THE author of an anti-science book last night begged Science Minister Conor Lenihan not to launch his controversial work after news of the invite triggered a tirade of abuse.
Initially, Mr Lenihan defended launching a book which claims to expose "the fiction of evolution" -- a decision which caused consternation in both the scientific and academic community.
The junior minister was scheduled to attend the launch of 'The Origin of Specious Nonsense' by John J May in Buswell's Hotel, Dublin, tomorrow evening.
However, last night the author said he was reversing his decision after news of the invitation prompted a wave of criticism from the public and the scientific community.
Mr May says evolution cripples sanity, promotes myths and obscures reality.
"I admire the man. I am now asking him not to launch my book even though it is in my invitations, it has gone around to everyone," he told the Irish Independent last night.
Earlier in the evening, Mr Lenihan, speaking from the Fianna Fail parliamentary party think-in in Galway, said he was launching the book because the author was a friend and constituent. He said he did not agree with the content of the book. He said he was not launching it in his capacity as minister.

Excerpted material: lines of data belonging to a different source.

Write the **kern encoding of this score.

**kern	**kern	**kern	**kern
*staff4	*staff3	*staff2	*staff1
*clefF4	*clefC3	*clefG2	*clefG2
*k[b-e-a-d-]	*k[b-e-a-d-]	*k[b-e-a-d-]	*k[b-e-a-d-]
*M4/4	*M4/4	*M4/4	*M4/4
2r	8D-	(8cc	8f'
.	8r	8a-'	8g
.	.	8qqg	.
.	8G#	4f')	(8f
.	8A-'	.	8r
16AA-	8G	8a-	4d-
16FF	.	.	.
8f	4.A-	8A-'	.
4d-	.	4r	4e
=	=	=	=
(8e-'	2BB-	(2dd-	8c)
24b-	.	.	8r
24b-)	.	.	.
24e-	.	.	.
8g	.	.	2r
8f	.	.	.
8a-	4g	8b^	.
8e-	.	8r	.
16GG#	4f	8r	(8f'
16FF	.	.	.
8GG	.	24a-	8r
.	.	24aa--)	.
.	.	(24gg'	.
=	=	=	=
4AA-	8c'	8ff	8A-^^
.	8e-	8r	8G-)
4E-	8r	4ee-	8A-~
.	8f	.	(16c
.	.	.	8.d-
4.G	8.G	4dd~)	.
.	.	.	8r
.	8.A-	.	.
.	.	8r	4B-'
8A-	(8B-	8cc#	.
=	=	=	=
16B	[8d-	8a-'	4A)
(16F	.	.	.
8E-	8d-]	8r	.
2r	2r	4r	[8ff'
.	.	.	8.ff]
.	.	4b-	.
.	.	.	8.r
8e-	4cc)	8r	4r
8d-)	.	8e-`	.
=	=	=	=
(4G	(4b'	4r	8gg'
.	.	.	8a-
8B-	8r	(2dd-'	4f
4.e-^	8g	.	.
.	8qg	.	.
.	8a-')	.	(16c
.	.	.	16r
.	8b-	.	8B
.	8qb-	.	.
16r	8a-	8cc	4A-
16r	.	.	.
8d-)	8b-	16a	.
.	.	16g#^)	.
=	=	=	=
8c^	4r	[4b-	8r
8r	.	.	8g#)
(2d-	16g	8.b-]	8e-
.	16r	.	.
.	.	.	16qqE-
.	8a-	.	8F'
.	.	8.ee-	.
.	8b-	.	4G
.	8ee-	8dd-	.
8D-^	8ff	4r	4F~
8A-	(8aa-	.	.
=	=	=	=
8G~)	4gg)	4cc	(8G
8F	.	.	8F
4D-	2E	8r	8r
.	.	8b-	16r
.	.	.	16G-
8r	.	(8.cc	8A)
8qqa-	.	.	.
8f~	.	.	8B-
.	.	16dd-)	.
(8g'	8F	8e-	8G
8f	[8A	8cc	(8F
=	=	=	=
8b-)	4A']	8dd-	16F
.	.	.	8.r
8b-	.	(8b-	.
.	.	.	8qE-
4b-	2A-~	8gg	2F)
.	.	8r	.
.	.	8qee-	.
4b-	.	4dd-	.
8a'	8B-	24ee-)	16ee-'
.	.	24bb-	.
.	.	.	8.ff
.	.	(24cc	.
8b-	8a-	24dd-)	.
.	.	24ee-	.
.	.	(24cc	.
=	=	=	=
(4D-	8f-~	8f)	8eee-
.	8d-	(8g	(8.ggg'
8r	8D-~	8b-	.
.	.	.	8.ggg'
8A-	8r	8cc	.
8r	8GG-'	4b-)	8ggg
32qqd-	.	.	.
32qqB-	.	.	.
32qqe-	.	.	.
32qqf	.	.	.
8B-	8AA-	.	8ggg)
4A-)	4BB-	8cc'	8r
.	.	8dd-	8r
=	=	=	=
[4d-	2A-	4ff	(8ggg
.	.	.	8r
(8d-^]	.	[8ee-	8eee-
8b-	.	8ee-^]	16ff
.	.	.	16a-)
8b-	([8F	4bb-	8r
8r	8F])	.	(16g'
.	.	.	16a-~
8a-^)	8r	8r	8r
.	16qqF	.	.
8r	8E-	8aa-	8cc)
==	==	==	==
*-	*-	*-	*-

"I do not agree with the conclusions of the book," Mr Lenihan said.
Last night, the UK-based Richard Dawkins Foundation for Reason and Science reported Mr Lenihan's decision to launch the book.
One contributor to the Dawkins's website added: "The thing is, if you are a Minister of Science and you wish to appear competent to hold the post you have been appointed to, then you don't help friends publicly launch anti-science tracts. Period."
Mr May reacted with fury to the criticism last night.
"Conor Lenihan has been a friend of mine for 20 years and I am extremely angry. I am ashamed at the abuse that is being heaped on a good man and an excellent minister," he added.
Even though Mr Lenihan defended himself last night, it will be seen as another gaffe from the minister who was previously criticised for telling Joe Higgins of the Socialist Party to stick to the kebabs.
The remark was taken to refer to the Turkish workers in the Gama construction company on whose behalf Mr Higgins had been campaigning.
More recently, he joked that his brother Brian, the Finance Minister, has a lovely axe which he sometimes wields indiscriminately.